Justice Department withdraws another demand for Apple's help
For the second time in less than a month, the Justice Department has backed off using the courts to force Apple to help it gain access to a locked iPhone in an investigation.
On Friday, it told a federal court in Brooklyn that it no longer needs Apple's help in pulling data from a drug dealer's iPhone after someone came forward with a passcode.
In California, 3 1⁄2 weeks ago, the government abandoned a bid to compel Apple's assistance in helping unlock a terrorist's iPhone after a third party sold the FBI a method to crack the device.
In both cases, the government had asserted Apple was the only entity that could provide the technical assistance.
Legal analysts and industry lawyers are divided on whether the discovery of alternatives undermines the Justice Department's case in seeking similar court orders in the future.
“It's going to be a much tougher putt for the government the next time this happens,” said Craig A. Newman, a partner at Patterson Belknap who chairs the firm's data privacy group. “The Justice Department has now shown that workarounds exist without forcing Apple to break into its own devices. Intentionally or not, the bar just got higher and the government will be hard-pressed to argue again that Apple is its only alternative.”
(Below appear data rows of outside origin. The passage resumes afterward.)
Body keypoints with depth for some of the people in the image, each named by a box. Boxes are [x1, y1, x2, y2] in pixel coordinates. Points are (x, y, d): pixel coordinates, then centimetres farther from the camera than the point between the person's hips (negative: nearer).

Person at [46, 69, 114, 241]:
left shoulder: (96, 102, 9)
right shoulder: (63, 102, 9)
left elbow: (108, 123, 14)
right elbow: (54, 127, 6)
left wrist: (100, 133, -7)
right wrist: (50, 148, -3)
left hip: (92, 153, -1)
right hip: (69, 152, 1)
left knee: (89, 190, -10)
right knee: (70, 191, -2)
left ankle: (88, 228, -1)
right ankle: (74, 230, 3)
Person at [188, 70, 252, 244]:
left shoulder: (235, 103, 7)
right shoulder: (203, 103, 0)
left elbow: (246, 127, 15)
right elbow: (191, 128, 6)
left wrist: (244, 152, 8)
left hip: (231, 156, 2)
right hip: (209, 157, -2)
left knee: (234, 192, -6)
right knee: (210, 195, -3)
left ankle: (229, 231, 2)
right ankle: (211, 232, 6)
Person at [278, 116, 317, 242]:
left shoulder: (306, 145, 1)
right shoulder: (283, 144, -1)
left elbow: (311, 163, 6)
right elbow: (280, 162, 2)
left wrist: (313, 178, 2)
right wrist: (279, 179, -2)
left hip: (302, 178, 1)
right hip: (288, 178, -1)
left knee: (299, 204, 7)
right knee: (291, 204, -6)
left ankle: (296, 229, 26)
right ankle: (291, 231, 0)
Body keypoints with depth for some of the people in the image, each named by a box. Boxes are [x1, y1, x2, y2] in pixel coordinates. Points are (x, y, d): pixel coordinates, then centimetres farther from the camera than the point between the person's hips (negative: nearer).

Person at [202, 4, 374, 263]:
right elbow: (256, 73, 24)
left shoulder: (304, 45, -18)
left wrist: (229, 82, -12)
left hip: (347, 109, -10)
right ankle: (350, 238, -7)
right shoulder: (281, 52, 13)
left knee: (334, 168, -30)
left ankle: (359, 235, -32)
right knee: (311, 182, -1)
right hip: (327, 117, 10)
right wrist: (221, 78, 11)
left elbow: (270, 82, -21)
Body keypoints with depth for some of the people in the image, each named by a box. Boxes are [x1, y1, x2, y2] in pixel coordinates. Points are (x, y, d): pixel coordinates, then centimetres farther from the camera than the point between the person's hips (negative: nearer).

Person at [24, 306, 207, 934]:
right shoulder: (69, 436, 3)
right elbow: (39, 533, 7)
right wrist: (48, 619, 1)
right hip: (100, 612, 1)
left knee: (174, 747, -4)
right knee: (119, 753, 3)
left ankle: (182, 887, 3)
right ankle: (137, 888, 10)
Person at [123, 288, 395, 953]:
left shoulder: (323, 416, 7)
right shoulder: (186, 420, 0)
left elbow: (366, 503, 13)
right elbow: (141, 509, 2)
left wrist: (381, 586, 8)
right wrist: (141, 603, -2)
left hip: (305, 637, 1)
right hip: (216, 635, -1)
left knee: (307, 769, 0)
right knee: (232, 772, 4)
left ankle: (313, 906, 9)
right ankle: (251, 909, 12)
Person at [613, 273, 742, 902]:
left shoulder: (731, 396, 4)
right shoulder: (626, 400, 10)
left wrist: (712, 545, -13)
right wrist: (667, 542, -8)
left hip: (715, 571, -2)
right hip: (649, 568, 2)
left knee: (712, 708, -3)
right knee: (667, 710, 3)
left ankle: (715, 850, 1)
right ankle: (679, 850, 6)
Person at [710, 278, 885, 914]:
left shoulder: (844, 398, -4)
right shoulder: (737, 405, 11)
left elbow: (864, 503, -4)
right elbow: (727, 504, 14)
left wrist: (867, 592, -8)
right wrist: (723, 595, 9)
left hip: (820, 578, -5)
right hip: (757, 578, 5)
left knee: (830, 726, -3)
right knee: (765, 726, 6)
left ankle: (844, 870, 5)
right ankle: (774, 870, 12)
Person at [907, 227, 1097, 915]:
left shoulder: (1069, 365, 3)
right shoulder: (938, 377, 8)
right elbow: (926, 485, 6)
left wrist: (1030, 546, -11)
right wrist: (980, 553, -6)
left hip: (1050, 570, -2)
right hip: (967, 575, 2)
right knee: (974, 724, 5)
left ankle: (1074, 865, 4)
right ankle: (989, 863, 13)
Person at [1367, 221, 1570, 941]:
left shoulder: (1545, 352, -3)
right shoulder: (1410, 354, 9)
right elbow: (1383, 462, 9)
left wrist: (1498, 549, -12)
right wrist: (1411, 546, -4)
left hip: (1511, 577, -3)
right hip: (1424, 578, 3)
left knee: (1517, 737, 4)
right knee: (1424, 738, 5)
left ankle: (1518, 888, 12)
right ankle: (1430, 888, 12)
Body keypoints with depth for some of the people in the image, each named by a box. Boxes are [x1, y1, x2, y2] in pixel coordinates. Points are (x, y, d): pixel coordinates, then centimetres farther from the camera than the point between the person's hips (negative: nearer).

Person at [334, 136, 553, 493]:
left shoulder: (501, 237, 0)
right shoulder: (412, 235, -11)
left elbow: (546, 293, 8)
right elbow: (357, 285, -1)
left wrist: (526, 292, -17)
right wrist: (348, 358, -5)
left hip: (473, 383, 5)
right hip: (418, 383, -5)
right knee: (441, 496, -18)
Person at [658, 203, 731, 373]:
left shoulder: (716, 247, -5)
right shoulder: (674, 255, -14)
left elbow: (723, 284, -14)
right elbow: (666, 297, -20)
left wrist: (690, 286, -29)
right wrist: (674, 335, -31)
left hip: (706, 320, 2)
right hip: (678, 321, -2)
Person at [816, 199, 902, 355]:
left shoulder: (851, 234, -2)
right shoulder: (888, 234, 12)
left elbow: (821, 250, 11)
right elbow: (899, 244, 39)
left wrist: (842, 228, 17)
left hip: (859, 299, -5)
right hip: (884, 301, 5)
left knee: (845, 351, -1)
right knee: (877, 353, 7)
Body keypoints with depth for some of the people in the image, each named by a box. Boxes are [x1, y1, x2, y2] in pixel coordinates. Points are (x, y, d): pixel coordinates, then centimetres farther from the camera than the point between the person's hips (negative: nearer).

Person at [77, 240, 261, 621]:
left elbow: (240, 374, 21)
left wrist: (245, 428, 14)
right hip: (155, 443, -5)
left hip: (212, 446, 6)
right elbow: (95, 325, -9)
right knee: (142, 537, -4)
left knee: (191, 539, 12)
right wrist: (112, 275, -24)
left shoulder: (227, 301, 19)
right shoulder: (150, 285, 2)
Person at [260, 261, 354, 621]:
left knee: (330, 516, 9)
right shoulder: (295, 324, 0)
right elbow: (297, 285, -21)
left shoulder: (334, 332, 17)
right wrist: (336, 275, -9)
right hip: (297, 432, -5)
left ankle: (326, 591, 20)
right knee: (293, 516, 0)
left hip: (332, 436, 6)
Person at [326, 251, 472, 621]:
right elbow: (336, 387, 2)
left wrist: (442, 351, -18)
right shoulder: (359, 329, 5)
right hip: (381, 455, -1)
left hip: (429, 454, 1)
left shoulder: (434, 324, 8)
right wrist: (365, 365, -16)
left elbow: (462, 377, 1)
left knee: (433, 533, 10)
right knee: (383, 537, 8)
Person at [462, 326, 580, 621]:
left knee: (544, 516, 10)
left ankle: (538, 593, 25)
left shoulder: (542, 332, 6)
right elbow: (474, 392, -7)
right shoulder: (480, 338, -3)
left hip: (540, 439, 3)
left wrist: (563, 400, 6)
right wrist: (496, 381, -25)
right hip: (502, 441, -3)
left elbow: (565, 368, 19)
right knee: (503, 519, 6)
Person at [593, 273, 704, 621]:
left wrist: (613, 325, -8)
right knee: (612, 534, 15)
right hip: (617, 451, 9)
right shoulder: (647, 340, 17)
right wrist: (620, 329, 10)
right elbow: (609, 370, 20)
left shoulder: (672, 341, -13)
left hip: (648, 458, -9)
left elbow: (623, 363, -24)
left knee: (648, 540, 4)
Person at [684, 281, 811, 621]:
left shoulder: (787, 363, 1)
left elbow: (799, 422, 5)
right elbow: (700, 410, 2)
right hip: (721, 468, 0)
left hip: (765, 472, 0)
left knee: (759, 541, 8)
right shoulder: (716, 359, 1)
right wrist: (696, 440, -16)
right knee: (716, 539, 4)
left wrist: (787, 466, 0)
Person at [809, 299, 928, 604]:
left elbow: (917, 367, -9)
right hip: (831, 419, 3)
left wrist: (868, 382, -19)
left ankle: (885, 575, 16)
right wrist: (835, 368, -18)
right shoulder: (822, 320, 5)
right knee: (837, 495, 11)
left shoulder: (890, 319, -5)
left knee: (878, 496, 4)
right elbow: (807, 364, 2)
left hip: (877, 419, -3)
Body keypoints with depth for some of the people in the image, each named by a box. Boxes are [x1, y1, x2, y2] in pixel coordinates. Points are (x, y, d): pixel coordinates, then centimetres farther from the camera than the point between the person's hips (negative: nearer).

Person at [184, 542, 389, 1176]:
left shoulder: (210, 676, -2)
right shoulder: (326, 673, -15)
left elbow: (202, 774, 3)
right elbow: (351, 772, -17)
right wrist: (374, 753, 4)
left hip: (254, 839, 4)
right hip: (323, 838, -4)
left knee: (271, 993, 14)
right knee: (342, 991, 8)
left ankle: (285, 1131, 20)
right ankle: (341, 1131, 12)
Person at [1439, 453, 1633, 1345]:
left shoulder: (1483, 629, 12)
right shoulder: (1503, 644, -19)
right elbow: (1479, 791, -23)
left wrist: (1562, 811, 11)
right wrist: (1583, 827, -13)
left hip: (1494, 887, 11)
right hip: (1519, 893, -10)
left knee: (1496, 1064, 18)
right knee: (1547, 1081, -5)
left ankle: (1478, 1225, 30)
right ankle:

But Michael Sussmann, a partner at Perkins Coie who represents tech firms, disagreed. “There will be phones the government just can't gain access to, and they'll be able to say truthfully, ‘We need the data and we have no way to access it,' ” he said. “The fact that in these two cases they found a way in or got lucky won't change that.”
Nonetheless, said Ira Rubinstein, a senior fellow at New York University School of Law's Information Law Institute, “In future cases, the government may have to show it has exhausted alternative methods of breaking into a locked device.”
Rubinstein, former associate general counsel at Microsoft, added that the court may wish to hear from independent security researchers before deciding whether to compel an unwilling firm to provide assistance.